Нероне поднял голову, и его заросшее щетиной лицо чуть повеселело:

– Вы знаете, Мейер, в этом типичная ошибка всех либералов. Вот почему вам нет места в двадцатом столетии. В отношениях с Богом возможны только два варианта: верить в него, как католики, или полностью отрицать, как делают коммунисты. Вы же хотите низвести Его до кишечного расстройства или предмета легкой беседы за кофе и сигарами. Вы же еврей. И должны знать, что из этого ничего не выйдет.

– А кто – вы? – спросил доктор.

– Раньше я был католиком.

– В этом ваша беда, – твердо заявил Мейер. – Вы можете стать хорошим коммунистом, но настоящим либералом вам не бывать. Сердцем вы абсолютист. Поэтому хватаетесь за религию.

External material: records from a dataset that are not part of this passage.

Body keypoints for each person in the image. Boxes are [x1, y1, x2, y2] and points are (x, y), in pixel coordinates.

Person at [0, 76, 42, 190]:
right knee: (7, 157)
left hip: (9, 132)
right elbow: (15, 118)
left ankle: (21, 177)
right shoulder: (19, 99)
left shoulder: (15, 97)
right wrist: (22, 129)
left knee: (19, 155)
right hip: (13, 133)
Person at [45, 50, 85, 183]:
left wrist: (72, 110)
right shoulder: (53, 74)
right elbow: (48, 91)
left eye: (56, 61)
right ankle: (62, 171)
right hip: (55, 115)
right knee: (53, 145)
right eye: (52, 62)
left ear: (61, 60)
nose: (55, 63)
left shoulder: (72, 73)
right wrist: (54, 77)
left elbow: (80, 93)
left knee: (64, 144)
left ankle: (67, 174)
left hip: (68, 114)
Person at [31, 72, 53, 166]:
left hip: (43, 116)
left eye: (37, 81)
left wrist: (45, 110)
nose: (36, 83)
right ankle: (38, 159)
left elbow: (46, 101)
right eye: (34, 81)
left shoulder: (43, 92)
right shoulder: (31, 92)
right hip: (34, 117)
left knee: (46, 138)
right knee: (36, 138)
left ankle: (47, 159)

Но мой совет по-прежнему остается в силе.

– Я подумаю об этом, доктор. Я должен подумать… хорошенько подумать.

…Мередит остановился в тени смоковницы, рассеянно сорвал толстый, грубый на ощупь лист.

– Сейчас я услышал от вас именно то, что нужно адвокату дьявола: появление бога в рассуждениях кандидата в святые, осознание последствий веры, формирование прямых отношений между создателем и творением его рук. Если дальнейшее следствие будет идти в этом направлении…

– Будет, – кивнул Мейер. – В моей истории есть пропуски. Вам придется заполнить их показаниями других свидетелей, в частности, Нины Сандуцци.

– Если бы Нероне оставил записи, – задумчиво пробормотал Мередит, – как бы они помогли. По ним человек познается лучше всего.

– Записи есть, монсеньор. Они у меня.

Мередит изумленно повернулся к доктору:

– Их много?

– Большой сверток. Его дала Нина. Я их еще не открывал.

– Смогу я взглянуть на них?

Мейер помялся:

– Я еще не прочел сам. Я боюсь… точно так же, как вы боитесь попросить о чуде. Возможно, они ответят на множество вопросов, которые давно мучают меня. Я пока не был уверен, хочу ли знать этот ответ. Я намерен прочесть их сегодня днем, пока вы будете говорить с Ниной. А завтра передам их вам… и доскажу то, что еще не успел рассказать. Вас это устроит?